ENTRIES PROVIDED →
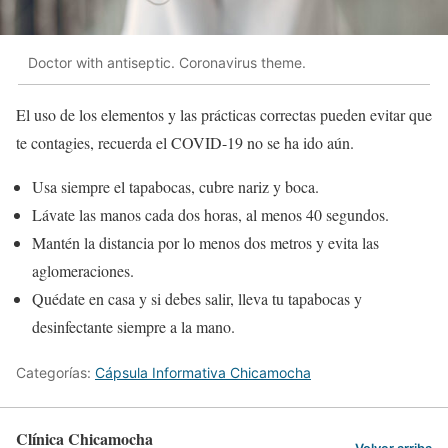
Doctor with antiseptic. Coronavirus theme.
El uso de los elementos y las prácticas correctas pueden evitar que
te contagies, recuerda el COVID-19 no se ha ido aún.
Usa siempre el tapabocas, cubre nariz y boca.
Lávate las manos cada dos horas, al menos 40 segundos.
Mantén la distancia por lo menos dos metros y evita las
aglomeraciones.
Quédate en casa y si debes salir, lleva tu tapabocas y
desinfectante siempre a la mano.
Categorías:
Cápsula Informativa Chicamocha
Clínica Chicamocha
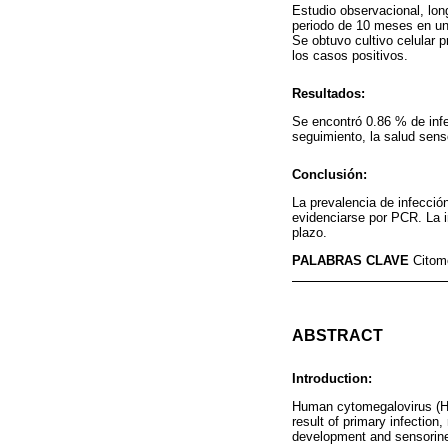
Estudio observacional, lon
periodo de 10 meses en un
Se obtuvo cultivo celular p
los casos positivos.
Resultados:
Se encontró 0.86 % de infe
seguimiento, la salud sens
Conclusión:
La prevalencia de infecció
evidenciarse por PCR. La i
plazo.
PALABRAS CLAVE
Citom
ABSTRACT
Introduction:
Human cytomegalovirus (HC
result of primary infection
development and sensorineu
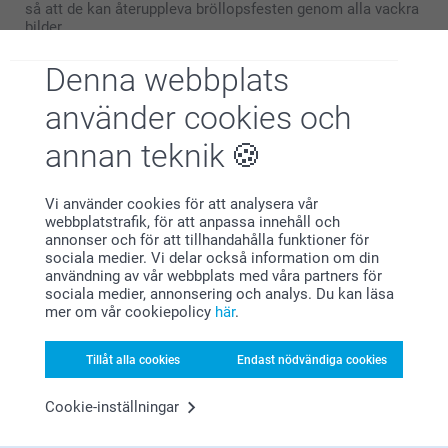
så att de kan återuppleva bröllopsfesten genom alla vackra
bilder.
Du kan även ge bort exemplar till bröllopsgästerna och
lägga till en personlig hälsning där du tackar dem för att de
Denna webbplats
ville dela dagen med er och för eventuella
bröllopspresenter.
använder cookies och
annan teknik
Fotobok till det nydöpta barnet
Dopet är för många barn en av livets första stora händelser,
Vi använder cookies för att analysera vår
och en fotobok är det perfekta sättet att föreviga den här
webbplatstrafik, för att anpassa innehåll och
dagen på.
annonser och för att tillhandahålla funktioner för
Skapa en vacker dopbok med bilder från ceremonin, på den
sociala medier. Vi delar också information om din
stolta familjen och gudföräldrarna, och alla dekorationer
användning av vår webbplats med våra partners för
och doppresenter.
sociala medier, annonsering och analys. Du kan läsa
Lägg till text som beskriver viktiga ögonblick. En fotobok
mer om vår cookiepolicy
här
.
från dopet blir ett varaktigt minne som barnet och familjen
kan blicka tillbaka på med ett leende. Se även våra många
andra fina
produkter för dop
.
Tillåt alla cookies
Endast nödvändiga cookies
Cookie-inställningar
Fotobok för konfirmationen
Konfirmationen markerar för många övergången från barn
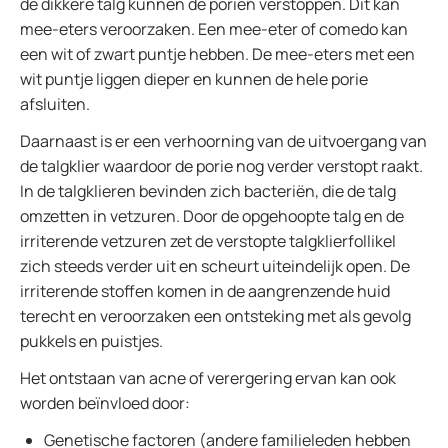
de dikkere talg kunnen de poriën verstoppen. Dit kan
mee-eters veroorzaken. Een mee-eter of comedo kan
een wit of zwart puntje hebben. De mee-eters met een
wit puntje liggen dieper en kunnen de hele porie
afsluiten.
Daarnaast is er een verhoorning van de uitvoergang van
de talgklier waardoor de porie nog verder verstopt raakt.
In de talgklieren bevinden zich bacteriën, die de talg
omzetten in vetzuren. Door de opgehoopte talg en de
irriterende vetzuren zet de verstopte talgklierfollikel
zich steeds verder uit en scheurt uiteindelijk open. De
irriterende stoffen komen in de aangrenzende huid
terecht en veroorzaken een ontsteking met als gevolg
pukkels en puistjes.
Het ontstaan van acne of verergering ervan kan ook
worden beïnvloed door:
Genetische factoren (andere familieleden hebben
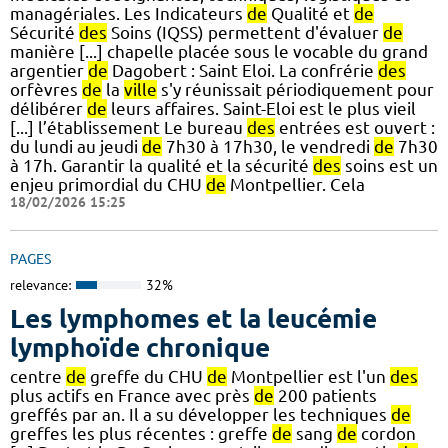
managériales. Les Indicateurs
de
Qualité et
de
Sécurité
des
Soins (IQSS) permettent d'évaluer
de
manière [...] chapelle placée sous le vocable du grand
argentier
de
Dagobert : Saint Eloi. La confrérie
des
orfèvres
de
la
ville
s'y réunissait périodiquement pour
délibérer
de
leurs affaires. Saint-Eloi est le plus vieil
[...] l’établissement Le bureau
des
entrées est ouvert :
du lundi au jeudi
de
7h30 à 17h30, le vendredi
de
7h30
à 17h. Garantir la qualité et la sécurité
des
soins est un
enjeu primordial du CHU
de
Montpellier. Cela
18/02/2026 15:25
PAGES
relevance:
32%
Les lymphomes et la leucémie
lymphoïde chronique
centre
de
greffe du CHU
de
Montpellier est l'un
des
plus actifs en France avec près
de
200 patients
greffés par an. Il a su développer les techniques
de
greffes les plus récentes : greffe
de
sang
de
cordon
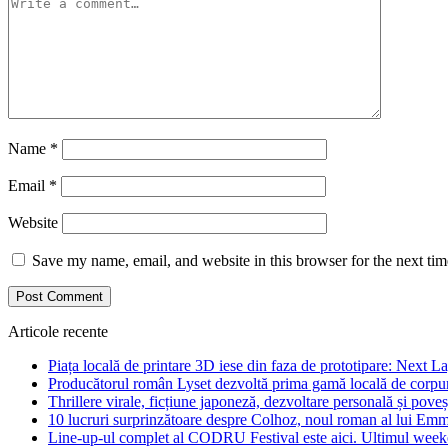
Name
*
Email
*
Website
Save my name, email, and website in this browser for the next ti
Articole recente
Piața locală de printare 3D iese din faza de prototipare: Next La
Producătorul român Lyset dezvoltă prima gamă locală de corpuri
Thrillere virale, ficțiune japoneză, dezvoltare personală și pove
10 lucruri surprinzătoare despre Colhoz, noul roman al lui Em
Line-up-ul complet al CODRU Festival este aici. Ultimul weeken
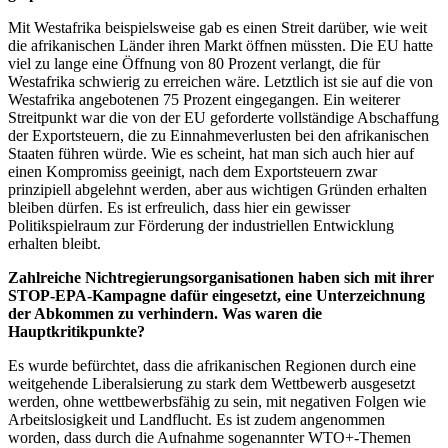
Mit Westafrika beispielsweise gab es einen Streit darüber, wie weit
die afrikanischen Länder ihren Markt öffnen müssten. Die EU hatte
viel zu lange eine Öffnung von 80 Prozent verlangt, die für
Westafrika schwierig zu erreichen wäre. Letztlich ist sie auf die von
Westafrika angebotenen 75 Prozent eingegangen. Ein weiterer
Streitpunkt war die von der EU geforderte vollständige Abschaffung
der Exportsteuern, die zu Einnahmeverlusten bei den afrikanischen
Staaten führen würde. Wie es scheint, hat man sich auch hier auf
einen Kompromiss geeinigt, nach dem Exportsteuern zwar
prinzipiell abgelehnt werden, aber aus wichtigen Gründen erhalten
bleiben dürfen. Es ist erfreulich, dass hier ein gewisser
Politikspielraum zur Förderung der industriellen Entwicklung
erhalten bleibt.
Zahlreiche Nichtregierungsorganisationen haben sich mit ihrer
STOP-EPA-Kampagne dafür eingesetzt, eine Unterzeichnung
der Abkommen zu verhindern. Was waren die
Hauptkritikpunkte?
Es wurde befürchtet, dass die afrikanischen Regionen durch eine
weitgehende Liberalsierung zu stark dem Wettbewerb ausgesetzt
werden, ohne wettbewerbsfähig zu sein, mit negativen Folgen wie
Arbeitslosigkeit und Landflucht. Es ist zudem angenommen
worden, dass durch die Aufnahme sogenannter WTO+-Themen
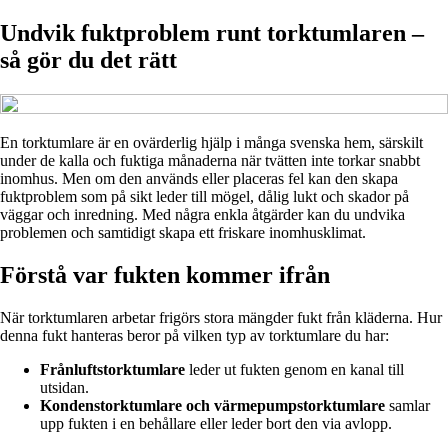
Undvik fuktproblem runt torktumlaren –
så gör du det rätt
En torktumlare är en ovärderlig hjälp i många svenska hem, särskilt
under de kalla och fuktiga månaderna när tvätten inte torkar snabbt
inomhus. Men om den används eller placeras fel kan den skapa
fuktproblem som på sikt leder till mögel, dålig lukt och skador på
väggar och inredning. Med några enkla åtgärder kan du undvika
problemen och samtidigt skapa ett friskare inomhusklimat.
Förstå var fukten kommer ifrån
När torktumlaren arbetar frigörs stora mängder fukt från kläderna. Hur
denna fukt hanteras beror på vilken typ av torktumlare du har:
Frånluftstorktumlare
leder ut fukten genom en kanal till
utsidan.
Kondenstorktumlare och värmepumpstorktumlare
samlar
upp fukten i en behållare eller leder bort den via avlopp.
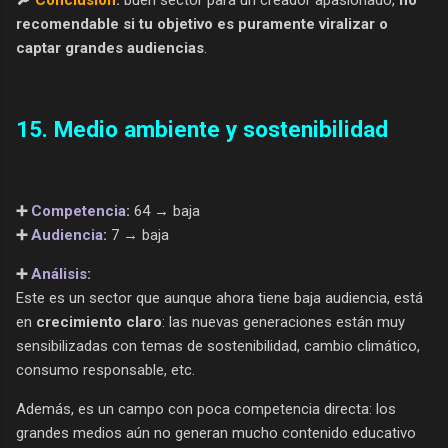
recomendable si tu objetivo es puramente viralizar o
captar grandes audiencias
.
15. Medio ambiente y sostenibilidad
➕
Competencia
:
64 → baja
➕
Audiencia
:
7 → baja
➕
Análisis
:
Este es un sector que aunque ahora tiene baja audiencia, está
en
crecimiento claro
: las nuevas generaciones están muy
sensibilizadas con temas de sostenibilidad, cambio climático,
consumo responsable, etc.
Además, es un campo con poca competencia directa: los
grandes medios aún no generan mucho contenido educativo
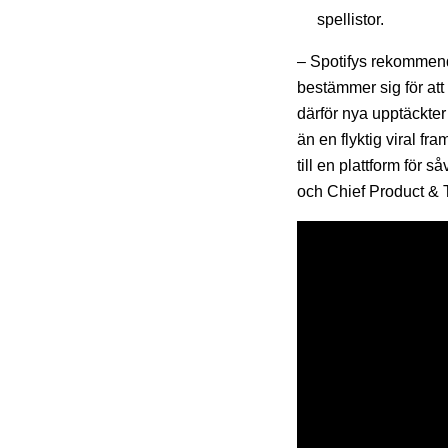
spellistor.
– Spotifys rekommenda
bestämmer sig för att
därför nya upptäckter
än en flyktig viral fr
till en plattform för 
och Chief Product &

PROBLEM DESCRIPTION →
Go through the records above, find every line with the word "bilder", and list those lines.

REPLY TO THE EXERCISE →
bilder.
Skapa en vacker dopbok med bilder från ceremonin, på den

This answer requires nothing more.